High-Resolution Mass Spectrometry (HRMS)

HRMS was used to analyze SOA chemical composition. SOA was extracted from the filters by shaking the filters in acetonitrile for 5 min. The solvent volume was chosen to achieve a concentration of SOA in acetonitrile of 400 μg mL^–1 assuming 100% extraction efficiency. Then an equal amount of water was added so that the SOA concentration would be 200 μg mL^–1 for HRMS analysis.

The instrument has been described previously in Chin et al.⁴³ A 10 μL aliquot of sample was injected into a Phenomenex Luna Omega Polar C18, 150 × 2.1 mm² column, with 1.6 μm particles and 100 Å pores for ultrahigh performance liquid chromatography (UPLC) separation and photodiode array (PDA) detection. The PDA detector was followed by a Thermo Q-Exactive Plus mass spectrometer with a heated electrospray ionization inlet and a resolving power of 1.4 × 10⁵ at m/z 400, which was operated in both positive (spray voltage +3.5 kV) and negative (spray voltage −2.5 kV) ion modes.⁴³ The UPLC solvents were water acidified to pH 3 with 0.1 wt % formic acid (solvent A) and acetonitrile acidified with 0.1 wt % formic acid (solvent B). The gradient was 95% solvent A and 5% solvent B for 3 min, followed by a linear ramp to 95% solvent B and 5% solvent A from for 11 min, a hold at 95% solvent B for 2 min, and finally a linear ramp back to 95% solvent A and 5% solvent B for 4 min in preparation for the next run.

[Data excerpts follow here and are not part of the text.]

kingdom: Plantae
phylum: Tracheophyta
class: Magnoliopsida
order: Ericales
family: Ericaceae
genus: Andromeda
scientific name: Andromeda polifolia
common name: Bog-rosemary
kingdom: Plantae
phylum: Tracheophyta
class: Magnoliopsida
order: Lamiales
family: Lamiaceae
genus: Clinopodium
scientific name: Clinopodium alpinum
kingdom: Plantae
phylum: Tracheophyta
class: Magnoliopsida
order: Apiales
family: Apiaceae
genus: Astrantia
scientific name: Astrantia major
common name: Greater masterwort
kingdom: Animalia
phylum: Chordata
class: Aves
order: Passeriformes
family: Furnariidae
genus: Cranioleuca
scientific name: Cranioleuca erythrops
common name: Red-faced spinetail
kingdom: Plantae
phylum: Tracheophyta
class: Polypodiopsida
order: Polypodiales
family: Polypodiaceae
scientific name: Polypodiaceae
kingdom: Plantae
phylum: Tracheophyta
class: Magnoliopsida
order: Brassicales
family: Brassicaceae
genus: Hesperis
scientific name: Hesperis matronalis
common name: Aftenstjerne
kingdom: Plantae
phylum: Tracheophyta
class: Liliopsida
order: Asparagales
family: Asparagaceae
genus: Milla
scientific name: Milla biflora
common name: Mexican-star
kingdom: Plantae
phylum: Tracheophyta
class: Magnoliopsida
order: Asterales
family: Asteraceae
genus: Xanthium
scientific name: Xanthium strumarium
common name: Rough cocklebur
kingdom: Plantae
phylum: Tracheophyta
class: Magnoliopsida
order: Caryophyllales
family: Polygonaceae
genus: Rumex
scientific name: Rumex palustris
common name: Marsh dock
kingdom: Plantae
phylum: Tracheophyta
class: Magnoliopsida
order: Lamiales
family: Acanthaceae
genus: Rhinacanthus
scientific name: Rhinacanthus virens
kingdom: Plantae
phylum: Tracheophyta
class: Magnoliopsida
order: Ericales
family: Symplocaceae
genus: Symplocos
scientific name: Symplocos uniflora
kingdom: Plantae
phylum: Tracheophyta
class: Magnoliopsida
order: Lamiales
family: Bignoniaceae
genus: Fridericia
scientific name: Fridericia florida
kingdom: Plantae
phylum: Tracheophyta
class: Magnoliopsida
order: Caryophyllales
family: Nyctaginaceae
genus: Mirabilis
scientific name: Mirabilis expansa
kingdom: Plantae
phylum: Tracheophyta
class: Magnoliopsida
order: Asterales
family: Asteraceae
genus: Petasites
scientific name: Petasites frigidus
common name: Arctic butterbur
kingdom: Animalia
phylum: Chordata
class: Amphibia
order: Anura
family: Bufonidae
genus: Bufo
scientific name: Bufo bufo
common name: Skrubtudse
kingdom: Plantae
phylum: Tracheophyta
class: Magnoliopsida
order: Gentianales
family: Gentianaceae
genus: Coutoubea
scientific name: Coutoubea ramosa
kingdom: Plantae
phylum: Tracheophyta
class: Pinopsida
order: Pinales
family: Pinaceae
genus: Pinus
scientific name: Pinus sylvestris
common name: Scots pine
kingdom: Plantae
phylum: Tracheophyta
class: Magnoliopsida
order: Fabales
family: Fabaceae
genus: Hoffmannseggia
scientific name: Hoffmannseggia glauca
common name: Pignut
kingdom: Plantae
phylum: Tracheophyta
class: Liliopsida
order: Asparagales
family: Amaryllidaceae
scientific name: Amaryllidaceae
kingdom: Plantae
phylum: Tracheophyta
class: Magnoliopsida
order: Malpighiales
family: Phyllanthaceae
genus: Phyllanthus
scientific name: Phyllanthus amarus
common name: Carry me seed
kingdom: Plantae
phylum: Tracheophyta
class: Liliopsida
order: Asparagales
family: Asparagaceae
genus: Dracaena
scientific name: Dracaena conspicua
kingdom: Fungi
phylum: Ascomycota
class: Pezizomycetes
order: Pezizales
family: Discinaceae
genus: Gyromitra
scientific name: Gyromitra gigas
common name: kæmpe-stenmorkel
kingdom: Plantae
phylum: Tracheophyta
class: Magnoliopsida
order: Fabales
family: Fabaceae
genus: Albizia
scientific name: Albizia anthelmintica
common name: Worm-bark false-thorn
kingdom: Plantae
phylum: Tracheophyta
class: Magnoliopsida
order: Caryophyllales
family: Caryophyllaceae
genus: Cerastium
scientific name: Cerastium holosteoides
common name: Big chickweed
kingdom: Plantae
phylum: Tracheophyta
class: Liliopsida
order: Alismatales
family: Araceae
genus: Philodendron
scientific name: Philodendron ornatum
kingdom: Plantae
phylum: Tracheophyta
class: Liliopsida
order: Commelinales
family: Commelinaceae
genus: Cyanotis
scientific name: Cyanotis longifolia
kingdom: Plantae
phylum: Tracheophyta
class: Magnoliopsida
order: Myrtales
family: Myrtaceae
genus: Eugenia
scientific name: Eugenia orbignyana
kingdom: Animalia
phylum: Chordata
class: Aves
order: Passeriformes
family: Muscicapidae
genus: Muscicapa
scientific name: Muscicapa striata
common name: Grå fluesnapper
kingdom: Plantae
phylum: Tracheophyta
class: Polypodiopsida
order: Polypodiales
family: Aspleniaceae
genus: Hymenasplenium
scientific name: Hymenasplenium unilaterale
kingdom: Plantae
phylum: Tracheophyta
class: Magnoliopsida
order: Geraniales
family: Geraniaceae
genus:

FreeStyle 1.6 from Thermo Scientific was used to generate a raw time-integrated mass spectrum by integrating over the full total ion chromatogram (1–18 min). Peaks and their relative intensities were then extracted from the time-integrated mass spectrum using Decon2LS (https://omics.pnl.gov/software/decontools-decon2ls), and peaks representing ¹³C compounds were removed. Peaks from the solvent and SOA samples were then aligned with a tolerance of 0.0005 m/z, and peaks with equal or greater intensity in the solvent than in the samples were also removed. The resultant mass spectra were assigned within a tolerance of 0.0005 m/z to a formula of [C_cH_hO_xN_0–3 + Na]⁺ and [C_cH_hO_xN_0–3 + H]⁺ for positive ion mode and [C_cH_hO_xN_0–3 – H]⁻ for negative ion mode. The internal calibration of the m/z axis in both ion modes was verified using the assigned peaks, and the calibration was adjusted where necessary. This internal calibration improved the m/z accuracy, leading to a few additional assignments for peaks that could not be assigned within 0.0005 m/z in the uncalibrated mass spectra. Neutral formulas were calculated from the assigned ions by taking into account the ionization mode, and the two modes were clustered together. The mass spectra and elemental ratios presented here refer to the combined peak abundance in the positive and negative ion mode data referenced to formulas of the un-ionized SOA compounds.